▶ _ASSIGNMENT_
An exact reproduction of all the entries is the expected answer.

▶ _SOURCE RECORDS_

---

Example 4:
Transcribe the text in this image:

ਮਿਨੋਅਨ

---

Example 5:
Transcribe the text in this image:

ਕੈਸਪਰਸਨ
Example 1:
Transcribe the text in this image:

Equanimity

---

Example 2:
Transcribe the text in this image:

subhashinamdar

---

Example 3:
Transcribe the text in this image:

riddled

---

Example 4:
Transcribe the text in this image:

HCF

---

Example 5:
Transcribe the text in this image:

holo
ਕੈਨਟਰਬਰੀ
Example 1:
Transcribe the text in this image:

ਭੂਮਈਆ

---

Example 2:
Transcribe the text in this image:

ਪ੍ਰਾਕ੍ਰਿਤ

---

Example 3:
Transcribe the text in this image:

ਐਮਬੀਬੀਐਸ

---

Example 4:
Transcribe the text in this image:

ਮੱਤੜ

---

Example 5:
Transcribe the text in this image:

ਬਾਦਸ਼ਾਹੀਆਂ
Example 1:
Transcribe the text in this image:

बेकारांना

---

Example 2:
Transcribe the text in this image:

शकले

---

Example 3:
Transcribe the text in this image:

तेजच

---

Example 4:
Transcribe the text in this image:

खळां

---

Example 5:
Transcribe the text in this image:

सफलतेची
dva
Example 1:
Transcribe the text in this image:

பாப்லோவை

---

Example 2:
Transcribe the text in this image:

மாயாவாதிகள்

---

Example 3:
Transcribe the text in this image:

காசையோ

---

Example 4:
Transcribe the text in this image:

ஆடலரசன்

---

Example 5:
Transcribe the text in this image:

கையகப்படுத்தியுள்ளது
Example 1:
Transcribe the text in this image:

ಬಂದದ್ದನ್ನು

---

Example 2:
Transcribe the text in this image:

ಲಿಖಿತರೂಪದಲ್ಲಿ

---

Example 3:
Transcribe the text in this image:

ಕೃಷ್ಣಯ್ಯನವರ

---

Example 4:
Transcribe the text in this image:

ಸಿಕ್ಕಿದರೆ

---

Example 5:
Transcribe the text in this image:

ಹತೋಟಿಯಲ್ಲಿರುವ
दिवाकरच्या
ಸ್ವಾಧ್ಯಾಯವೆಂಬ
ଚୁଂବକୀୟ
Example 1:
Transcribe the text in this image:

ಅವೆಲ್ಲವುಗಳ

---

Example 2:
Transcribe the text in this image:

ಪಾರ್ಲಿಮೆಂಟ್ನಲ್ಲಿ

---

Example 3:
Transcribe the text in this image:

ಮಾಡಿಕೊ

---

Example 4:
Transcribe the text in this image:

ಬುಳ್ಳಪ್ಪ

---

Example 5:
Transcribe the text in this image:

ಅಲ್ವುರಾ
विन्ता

▶ _EXERCISE RESULT_
---

Example 4:
Transcribe the text in this image:

ਮਿਨੋਅਨ

---

Example 5:
Transcribe the text in this image:

ਕੈਸਪਰਸਨ
Example 1:
Transcribe the text in this image:

Equanimity

---

Example 2:
Transcribe the text in this image:

subhashinamdar

---

Example 3:
Transcribe the text in this image:

riddled

---

Example 4:
Transcribe the text in this image:

HCF

---

Example 5:
Transcribe the text in this image:

holo
ਕੈਨਟਰਬਰੀ
Example 1:
Transcribe the text in this image:

ਭੂਮਈਆ

---

Example 2:
Transcribe the text in this image:

ਪ੍ਰਾਕ੍ਰਿਤ

---

Example 3:
Transcribe the text in this image:

ਐਮਬੀਬੀਐਸ

---

Example 4:
Transcribe the text in this image:

ਮੱਤੜ

---

Example 5:
Transcribe the text in this image:

ਬਾਦਸ਼ਾਹੀਆਂ
Example 1:
Transcribe the text in this image:

बेकारांना

---

Example 2:
Transcribe the text in this image:

शकले

---

Example 3:
Transcribe the text in this image:

तेजच

---

Example 4:
Transcribe the text in this image:

खळां

---

Example 5:
Transcribe the text in this image:

सफलतेची
dva
Example 1:
Transcribe the text in this image:

பாப்லோவை

---

Example 2:
Transcribe the text in this image:

மாயாவாதிகள்

---

Example 3:
Transcribe the text in this image:

காசையோ

---

Example 4:
Transcribe the text in this image:

ஆடலரசன்

---

Example 5:
Transcribe the text in this image:

கையகப்படுத்தியுள்ளது
Example 1:
Transcribe the text in this image:

ಬಂದದ್ದನ್ನು

---

Example 2:
Transcribe the text in this image:

ಲಿಖಿತರೂಪದಲ್ಲಿ

---

Example 3:
Transcribe the text in this image:

ಕೃಷ್ಣಯ್ಯನವರ

---

Example 4:
Transcribe the text in this image:

ಸಿಕ್ಕಿದರೆ

---

Example 5:
Transcribe the text in this image:

ಹತೋಟಿಯಲ್ಲಿರುವ
दिवाकरच्या
ಸ್ವಾಧ್ಯಾಯವೆಂಬ
ଚୁଂବକୀୟ
Example 1:
Transcribe the text in this image:

ಅವೆಲ್ಲವುಗಳ

---

Example 2:
Transcribe the text in this image:

ಪಾರ್ಲಿಮೆಂಟ್ನಲ್ಲಿ

---

Example 3:
Transcribe the text in this image:

ಮಾಡಿಕೊ

---

Example 4:
Transcribe the text in this image:

ಬುಳ್ಳಪ್ಪ

---

Example 5:
Transcribe the text in this image:

ಅಲ್ವುರಾ
विन्ता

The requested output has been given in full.